- **Action item**
Pictures aside, the output must consist of the lines from the one containing "bewildering contours. With" through the end of the data, reproduced exactly.

Source data:
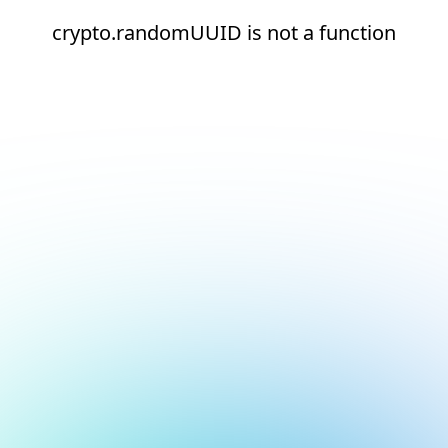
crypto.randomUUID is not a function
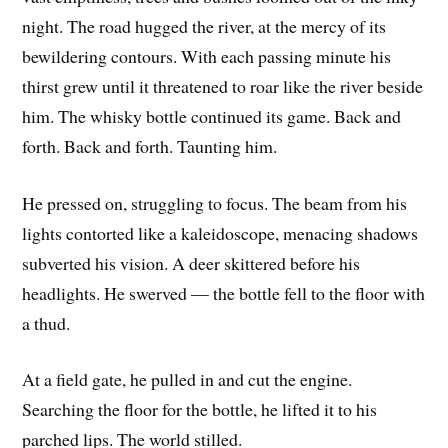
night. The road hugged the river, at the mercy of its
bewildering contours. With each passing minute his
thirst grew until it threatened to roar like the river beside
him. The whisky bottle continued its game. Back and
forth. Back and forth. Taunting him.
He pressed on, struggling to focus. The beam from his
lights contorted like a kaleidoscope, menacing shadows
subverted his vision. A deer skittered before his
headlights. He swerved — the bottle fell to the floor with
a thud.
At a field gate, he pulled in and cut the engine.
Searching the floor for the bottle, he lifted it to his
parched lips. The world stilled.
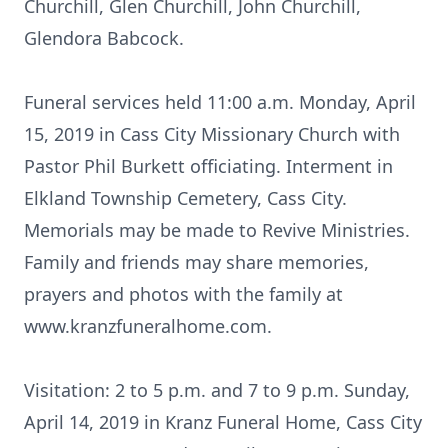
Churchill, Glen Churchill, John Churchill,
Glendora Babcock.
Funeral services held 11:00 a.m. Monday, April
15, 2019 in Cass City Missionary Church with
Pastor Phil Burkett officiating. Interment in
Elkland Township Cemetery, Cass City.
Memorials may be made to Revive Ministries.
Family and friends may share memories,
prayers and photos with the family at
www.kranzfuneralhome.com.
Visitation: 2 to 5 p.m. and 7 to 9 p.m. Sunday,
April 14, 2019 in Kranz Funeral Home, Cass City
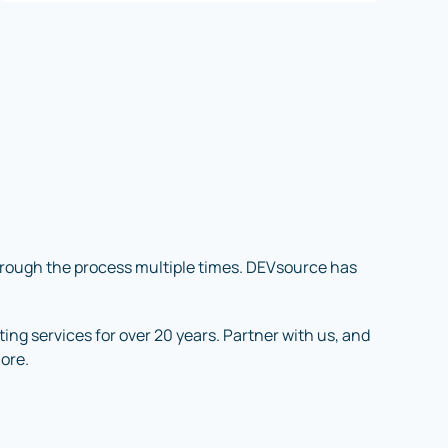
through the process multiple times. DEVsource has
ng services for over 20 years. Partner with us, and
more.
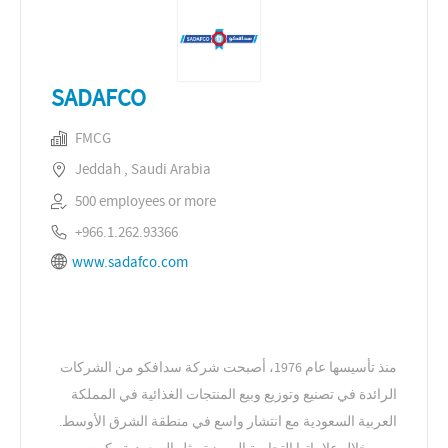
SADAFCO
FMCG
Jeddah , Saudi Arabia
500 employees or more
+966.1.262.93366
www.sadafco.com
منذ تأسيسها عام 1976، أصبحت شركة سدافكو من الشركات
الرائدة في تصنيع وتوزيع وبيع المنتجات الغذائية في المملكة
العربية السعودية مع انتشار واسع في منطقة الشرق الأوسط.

- **Solution below**
bewildering contours. With each passing minute his
thirst grew until it threatened to roar like the river beside
him. The whisky bottle continued its game. Back and
forth. Back and forth. Taunting him.
He pressed on, struggling to focus. The beam from his
lights contorted like a kaleidoscope, menacing shadows
subverted his vision. A deer skittered before his
headlights. He swerved — the bottle fell to the floor with
a thud.
At a field gate, he pulled in and cut the engine.
Searching the floor for the bottle, he lifted it to his
parched lips. The world stilled.
Churchill, Glen Churchill, John Churchill,
Glendora Babcock.
Funeral services held 11:00 a.m. Monday, April
15, 2019 in Cass City Missionary Church with
Pastor Phil Burkett officiating. Interment in
Elkland Township Cemetery, Cass City.
Memorials may be made to Revive Ministries.
Family and friends may share memories,
prayers and photos with the family at
www.kranzfuneralhome.com.
Visitation: 2 to 5 p.m. and 7 to 9 p.m. Sunday,
April 14, 2019 in Kranz Funeral Home, Cass City
through the process multiple times. DEVsource has
ng services for over 20 years. Partner with us, and
more.
SADAFCO
FMCG
Jeddah , Saudi Arabia
500 employees or more
+966.1.262.93366
www.sadafco.com
منذ تأسيسها عام 1976، أصبحت شركة سدافكو من الشركات
الرائدة في تصنيع وتوزيع وبيع المنتجات الغذائية في المملكة
العربية السعودية مع انتشار واسع في منطقة الشرق الأوسط.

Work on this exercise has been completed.